Dr. Jennifer Desiderio, English professor at Canisius College and a Steering Committee member of the Buffalo Humanities Festival, helps plan and organize the festival and has done so for the past four years. Along with the rest of the Steering Committee, she helps bring in a diverse range of speakers who have a connection to the theme.
This year, the committee has compiled a schedule of activists, authors, and community leaders, as well as educators from local institutions including Canisius College, Humanities New York, Niagara University, SUNY Buffalo State, and the University at Buffalo. On Friday, Sept. 20, the spotlight speaker Matt Taibbi will be presenting on democracy and the media. Taibbi is a Rolling Stone journalist, New York Times bestselling author, and the co-founder of the Buffalo-based alternative biweekly newspaper The Beast.
“It’s an opportunity for the local colleges to invite people into the classroom experience and hear a lecture on something they might be interested in. It’s a nice opportunity to try to open up the doors of higher education to the community,” Dr. Desiderio commented.
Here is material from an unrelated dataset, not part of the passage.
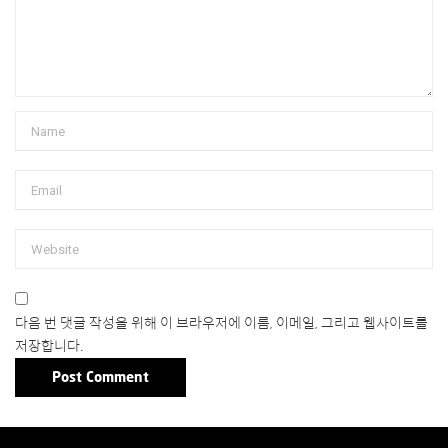
다음 번 댓글 작성을 위해 이 브라우저에 이름, 이메일, 그리고 웹사이트를
저장합니다.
Dr. Desiderio will also be presenting on Saturday, Sept. 21 on Walt Whitman, the poet of democracy. Coincidentally, this year is the 200th anniversary of Whitman’s birth.
“Most people, if they love an American poet, it’s usually Walt Whitman,” Dr. Desiderio said, “so I thought it would be a good chance to talk about him and his affinity for democracy.”
In addition to creating awareness about the humanities, it also builds a community between the departments of different universities and colleges.
“As a humanities professor in the English department, this is such a nice event to celebrate the creativity and the energy of these disciplines and what they have to offer,” Dr. Desiderio said. “They give us a wonderful lens to look at different themes, and so it’s that lens of human experience. I think often times, especially in the STEM world, it’s often gets overlooked or ignored, so it’s a nice reminder of that.”
Dr. Desiderio would like to encourage everyone to purchase a ticket through their website or their Facebook page. Especially considering the current political climate, it is more important than ever to participate in events that cultivate conversations of new ideas and different perspectives.
“It’s a great way to spend a Saturday afternoon,” Dr. Desiderio said.